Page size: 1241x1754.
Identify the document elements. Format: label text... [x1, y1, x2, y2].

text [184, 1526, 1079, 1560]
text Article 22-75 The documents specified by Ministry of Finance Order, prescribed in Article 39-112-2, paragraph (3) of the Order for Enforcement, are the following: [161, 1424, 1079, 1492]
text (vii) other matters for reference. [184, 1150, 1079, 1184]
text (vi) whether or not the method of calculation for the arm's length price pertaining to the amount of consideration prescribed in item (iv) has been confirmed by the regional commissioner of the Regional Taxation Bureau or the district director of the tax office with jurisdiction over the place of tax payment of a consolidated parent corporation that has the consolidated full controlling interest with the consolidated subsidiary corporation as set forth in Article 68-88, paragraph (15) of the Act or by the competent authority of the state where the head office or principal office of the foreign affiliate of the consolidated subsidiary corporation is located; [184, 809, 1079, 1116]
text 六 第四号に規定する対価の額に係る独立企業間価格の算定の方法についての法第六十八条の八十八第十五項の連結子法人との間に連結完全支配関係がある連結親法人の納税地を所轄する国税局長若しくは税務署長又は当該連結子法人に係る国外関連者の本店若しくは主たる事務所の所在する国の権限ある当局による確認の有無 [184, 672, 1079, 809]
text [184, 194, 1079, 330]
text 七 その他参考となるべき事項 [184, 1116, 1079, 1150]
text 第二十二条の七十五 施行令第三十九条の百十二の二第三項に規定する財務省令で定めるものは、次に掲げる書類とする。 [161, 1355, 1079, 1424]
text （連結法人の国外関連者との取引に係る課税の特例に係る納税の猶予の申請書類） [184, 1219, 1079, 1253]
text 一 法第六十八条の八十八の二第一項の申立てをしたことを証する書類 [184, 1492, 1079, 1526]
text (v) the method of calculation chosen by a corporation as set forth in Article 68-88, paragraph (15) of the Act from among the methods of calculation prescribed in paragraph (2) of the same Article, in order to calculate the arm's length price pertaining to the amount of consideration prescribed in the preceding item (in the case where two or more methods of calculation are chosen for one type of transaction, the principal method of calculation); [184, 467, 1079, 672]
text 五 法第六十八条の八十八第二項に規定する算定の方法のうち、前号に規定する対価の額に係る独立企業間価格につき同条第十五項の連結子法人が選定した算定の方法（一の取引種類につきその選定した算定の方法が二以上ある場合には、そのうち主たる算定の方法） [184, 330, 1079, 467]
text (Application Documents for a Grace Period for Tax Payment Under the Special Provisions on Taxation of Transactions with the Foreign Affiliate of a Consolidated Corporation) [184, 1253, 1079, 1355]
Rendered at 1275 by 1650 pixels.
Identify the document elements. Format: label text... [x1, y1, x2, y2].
______________________________
(Brief): Which lines of the listing contain the word "length"? Copy each of them.

(Exercise response):
text (vi) whether or not the method of calculation for the arm's length price pertaining to the amount of consideration prescribed in item (iv) has been confirmed by the regional commissioner of the Regional Taxation Bureau or the district director of the tax office with jurisdiction over the place of tax payment of a consolidated parent corporation that has the consolidated full controlling interest with the consolidated subsidiary corporation as set forth in Article 68-88, paragraph (15) of the Act or by the competent authority of the state where the head office or principal office of the foreign affiliate of the consolidated subsidiary corporation is located; [184, 809, 1079, 1116]
text (v) the method of calculation chosen by a corporation as set forth in Article 68-88, paragraph (15) of the Act from among the methods of calculation prescribed in paragraph (2) of the same Article, in order to calculate the arm's length price pertaining to the amount of consideration prescribed in the preceding item (in the case where two or more methods of calculation are chosen for one type of transaction, the principal method of calculation); [184, 467, 1079, 672]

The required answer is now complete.